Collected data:
• • • • • • •
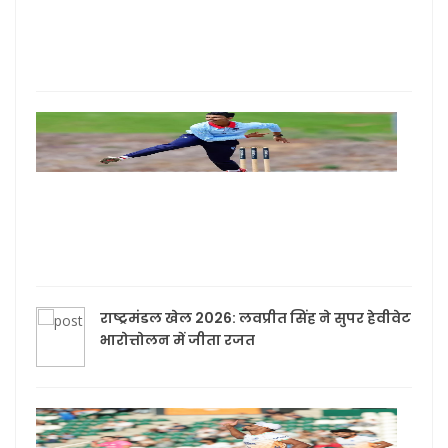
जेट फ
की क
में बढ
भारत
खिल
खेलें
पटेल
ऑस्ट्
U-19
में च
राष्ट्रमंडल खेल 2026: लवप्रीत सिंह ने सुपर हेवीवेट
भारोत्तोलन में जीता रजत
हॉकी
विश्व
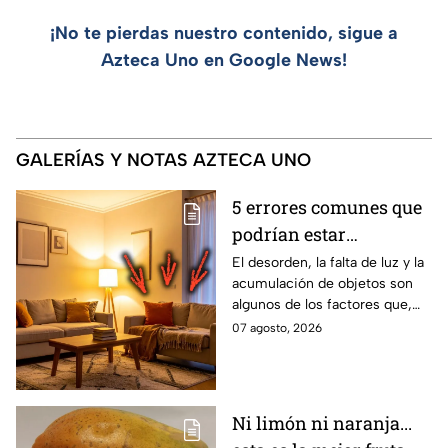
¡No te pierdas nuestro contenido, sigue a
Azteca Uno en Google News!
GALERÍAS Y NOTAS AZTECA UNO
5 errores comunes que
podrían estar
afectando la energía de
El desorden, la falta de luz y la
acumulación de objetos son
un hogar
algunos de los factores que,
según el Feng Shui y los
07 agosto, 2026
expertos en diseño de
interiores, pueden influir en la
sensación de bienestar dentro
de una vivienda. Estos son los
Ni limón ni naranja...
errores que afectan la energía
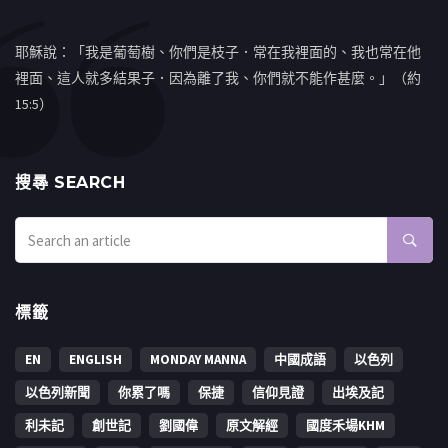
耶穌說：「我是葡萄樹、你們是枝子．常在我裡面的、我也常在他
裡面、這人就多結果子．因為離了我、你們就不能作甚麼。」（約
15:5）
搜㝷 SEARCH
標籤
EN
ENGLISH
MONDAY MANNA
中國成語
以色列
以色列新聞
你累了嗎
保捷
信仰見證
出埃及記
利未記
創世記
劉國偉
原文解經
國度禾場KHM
• • • • • • •
Every line above needs to be written out again as it stands. Pictures do not belong in the copy.

जेट फ
की क
में बढ
भारत
खिल
खेलें
पटेल
ऑस्ट्
U-19
में च
राष्ट्रमंडल खेल 2026: लवप्रीत सिंह ने सुपर हेवीवेट
भारोत्तोलन में जीता रजत
हॉकी
विश्व
¡No te pierdas nuestro contenido, sigue a
Azteca Uno en Google News!
GALERÍAS Y NOTAS AZTECA UNO
5 errores comunes que
podrían estar
afectando la energía de
El desorden, la falta de luz y la
acumulación de objetos son
un hogar
algunos de los factores que,
según el Feng Shui y los
07 agosto, 2026
expertos en diseño de
interiores, pueden influir en la
sensación de bienestar dentro
de una vivienda. Estos son los
Ni limón ni naranja...
errores que afectan la energía
耶穌說：「我是葡萄樹、你們是枝子．常在我裡面的、我也常在他
裡面、這人就多結果子．因為離了我、你們就不能作甚麼。」（約
15:5）
搜㝷 SEARCH
標籤
EN
ENGLISH
MONDAY MANNA
中國成語
以色列
以色列新聞
你累了嗎
保捷
信仰見證
出埃及記
利未記
創世記
劉國偉
原文解經
國度禾場KHM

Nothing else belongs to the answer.